Camaro: modelo "emagreceu" na nova geração
A nova geração do Chevrolet Camaro foi totalmente remodelada e está chegando ao mercado nacional um ano após ser lançada nos Estados Unidos. Um dos modelos mais famosos no mundo na linha dos muscle cars americanos, o Camaro passou a ser produzido sobre uma nova plataforma, com dimensões menores e com novos materiais, o que permitiu reduzir seu peso em até 83 kg.

A General Motors, porém, garante que esse “regime” não prejudicou o desempenho do modelo.

Lanternas ficaram mais comportadas na nova geração
Prova disso é que o novo motor V8 6.2 de 461 cv e 62,9 kgfm possui 55 cv a mais que o anterior. Ou seja, some um “coração” mais potente a uma carroceria menos pesada e já é possível imaginar o resultado, não?

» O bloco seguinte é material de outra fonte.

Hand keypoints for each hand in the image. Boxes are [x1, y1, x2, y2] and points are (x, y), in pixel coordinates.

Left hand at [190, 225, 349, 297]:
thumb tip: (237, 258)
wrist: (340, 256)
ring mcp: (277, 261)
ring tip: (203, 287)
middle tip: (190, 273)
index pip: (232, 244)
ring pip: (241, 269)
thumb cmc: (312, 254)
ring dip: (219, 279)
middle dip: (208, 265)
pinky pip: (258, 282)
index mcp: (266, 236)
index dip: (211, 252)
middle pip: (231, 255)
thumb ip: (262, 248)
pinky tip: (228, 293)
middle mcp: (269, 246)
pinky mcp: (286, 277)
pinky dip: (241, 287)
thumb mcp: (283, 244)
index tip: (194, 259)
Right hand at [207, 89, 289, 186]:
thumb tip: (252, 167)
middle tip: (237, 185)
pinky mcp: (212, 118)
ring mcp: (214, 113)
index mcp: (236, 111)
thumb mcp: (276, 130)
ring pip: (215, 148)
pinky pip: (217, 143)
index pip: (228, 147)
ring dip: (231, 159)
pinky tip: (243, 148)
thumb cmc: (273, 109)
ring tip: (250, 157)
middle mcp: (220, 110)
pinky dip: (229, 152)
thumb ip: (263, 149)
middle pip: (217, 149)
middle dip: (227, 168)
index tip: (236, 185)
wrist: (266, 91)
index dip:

Em nossos testes, o novo Camaro precisou de 4s95 para acelerar de 0 a 100 km/h, enquanto o antigo necessitava de 5s65 para cumprir a mesma prova. A redução de peso também ajudou nas frenagens, já que agora ele precisa de 34,28 m para parar vindo a 100 km/h, contra 37,9 m do cupê anterior.

Esportivo ficou mais ágil depois da reformulação
Mas o melhor é que o Camaro, agora, apresenta uma condução muito mais equilibrada, atingindo com facilidade as velocidades mais altas. A diferença na aceleração não é tão grande em relação à geração anterior, porém, ao entrar nas curvas as mudanças são sensíveis.

A precisão da direção é notável, bastante rápida, com ótima resposta, para mais prazer ao dirigir. A assistência passou a ser elétrica, com calibração perfeita. O conjunto suspensão-direção permite maior velocidade nas curvas agora.

Cabine: bom acabamento, mas há materiais "baratos"
De maneira geral, as mudanças promovidas pela divisão Chevrolet deixaram o Camaro muito mais “na mão”, o que transmite mais confiança na hora de acelerar e ao entrar forte nas curvas. Mas mesmo com tantas melhorias, o muscle-car americano não perdeu algumas de suas características marcantes, como a facilidade com que se pode provocar saídas de traseira nas curvas, algo que o consumidor sempre apreciou.



E não foi só por fora que tudo mudou. A cabine também recebeu grandes mudanças. O acabamento interno é bom, mas deixa a desejar em alguns pontos, como a presença de plástico rígido nos paineis laterais das portas de um carro que custará quase R$ 300.000 no Brasil, já que a versão SS será a de “entrada” e terá preço pouco inferior ao da série especial Fifty (R$ 297.000).

Freio de estacionamento com acionamento elétrico e quadro de instrumentos parcialmente digital são outros destaques na cabine.